WHAT THE TASK REQUIRES:
Among the following entries, say how many lines contain the word "events"; the answer is a number and nothing else.

START RECORD SET

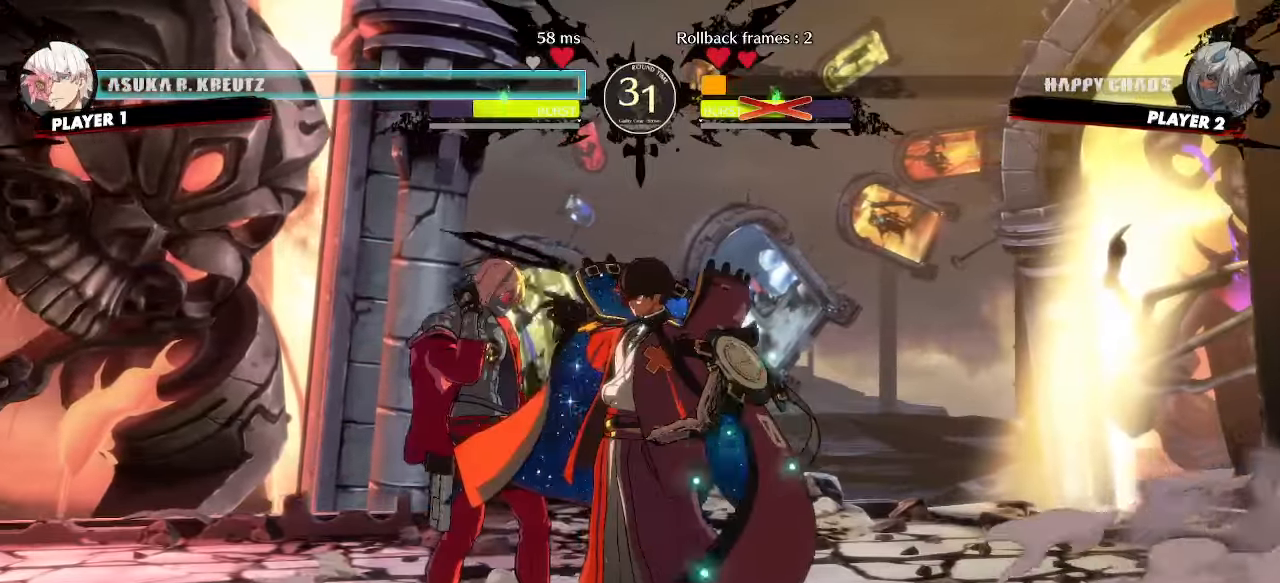
{"dt_ms": 500, "buttons": ["DPAD_LEFT"], "events": [[333, "DPAD_DOWN", "up"]]}
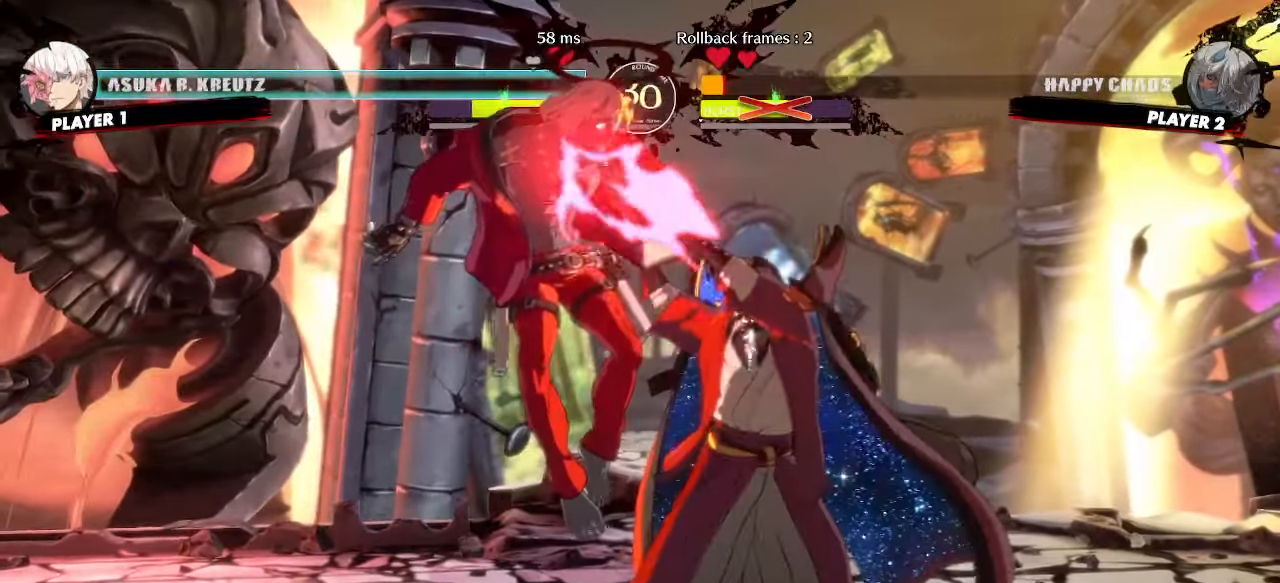
{"dt_ms": 500, "buttons": [], "events": [[83, "DPAD_LEFT", "up"]]}
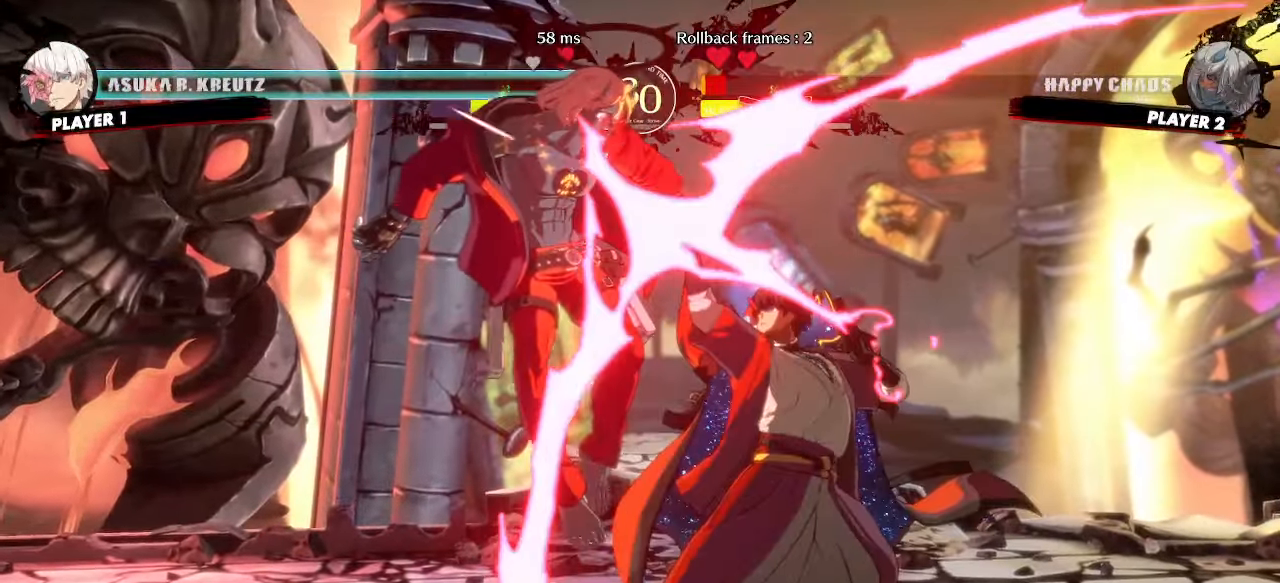
{"dt_ms": 500, "buttons": [], "events": []}
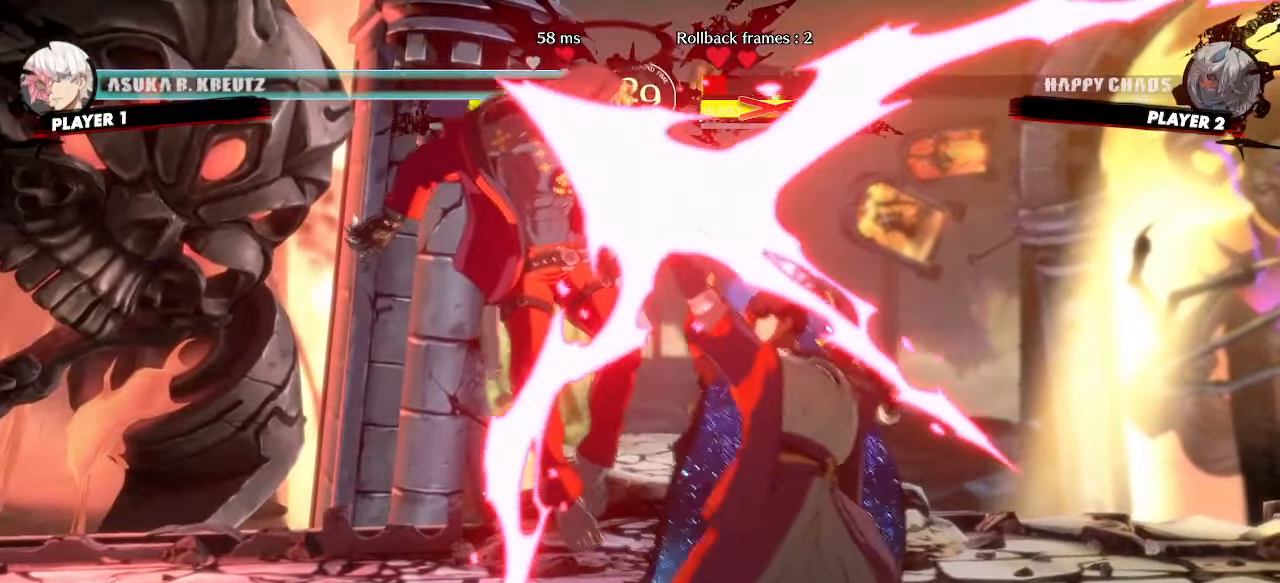
{"dt_ms": 500, "buttons": []}
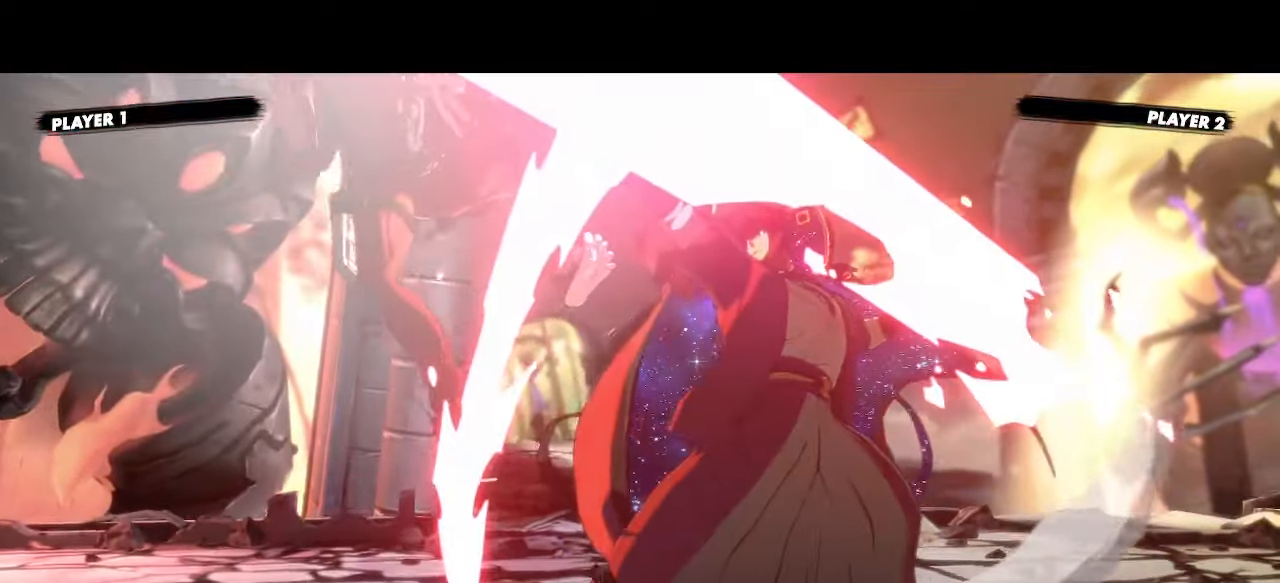
{"dt_ms": 500, "buttons": [], "events": []}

END RECORD SET

SOLUTION TO THE PROBLEM:
4